Objective: We examine how access to care and care experiences under the Children's Health Insurance Program (CHIP) compared to private coverage and being uninsured in 10 states.
Methods: We report on findings from a 2012 survey of CHIP enrollees in 10 states. We examined a range of health care access and use measures among CHIP enrollees. Comparisons of the experiences of established CHIP enrollees to the experiences of uninsured and privately insured children were used to estimate differences in children's health care.

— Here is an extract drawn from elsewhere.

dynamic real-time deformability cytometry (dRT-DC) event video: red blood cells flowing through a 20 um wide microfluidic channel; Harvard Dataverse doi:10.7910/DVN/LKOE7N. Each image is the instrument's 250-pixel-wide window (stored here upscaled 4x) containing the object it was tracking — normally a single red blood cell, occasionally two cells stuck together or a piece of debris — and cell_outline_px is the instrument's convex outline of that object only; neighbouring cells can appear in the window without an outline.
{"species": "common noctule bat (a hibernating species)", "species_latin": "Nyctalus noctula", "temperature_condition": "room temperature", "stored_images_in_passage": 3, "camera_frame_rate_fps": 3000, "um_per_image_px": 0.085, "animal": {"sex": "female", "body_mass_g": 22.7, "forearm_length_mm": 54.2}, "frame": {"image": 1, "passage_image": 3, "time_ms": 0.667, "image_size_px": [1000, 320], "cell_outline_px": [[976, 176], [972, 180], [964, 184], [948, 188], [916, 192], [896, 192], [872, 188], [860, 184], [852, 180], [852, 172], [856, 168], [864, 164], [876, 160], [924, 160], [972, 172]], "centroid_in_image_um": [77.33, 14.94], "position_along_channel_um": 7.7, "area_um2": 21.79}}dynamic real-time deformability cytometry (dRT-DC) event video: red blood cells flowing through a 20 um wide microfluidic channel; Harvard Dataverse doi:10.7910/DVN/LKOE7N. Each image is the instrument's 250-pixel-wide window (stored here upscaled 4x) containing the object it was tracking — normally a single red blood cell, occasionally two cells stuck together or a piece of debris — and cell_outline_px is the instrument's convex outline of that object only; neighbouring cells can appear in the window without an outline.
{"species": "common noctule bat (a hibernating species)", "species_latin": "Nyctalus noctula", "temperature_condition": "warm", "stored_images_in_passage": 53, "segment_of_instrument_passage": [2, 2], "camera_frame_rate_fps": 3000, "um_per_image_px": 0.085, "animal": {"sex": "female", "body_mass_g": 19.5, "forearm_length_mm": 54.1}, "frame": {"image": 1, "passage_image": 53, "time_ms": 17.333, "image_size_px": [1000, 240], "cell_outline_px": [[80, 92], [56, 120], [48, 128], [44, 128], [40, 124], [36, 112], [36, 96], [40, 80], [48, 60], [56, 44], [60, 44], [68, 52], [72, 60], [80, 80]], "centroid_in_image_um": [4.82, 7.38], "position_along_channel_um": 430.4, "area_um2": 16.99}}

Results: Children with CHIP coverage had substantially better access to care across a range of outcomes, other things being equal, particularly compared to those with no coverage. Compared to being uninsured, CHIP enrollees were more likely to have specialty and mental health visits and to receive prescription drugs; and their parents were much more likely to feel confident in meeting the child's health care needs and were less likely to have trouble finding providers. CHIP enrollees were less likely to have unmet needs, but 1 in 4 had at least 1 unmet need. Compared to being privately insured, CHIP enrollees had generally similar health care use and unmet needs. Additionally, CHIP enrollees had lower financial burden related to their health care needs. The findings were generally robust with respect to alternative specifications and subgroup analyses, and they corroborated findings of previous studies.
Conclusions: Enrolling more of the uninsured children who are eligible for CHIP improved their access to a range of care, including specialty and mental health services, and reduced the financial burden of meeting their health care needs; however, we found room for improvement in CHIP enrollees' access to care.
Keywords: CHIP; access and use of health care; affordability; comparison of health insurance coverage types; emergency department visit; health insurance adequacy; mental health visit; prescribed medicine; public health insurance; specialist care; unmet health care needs.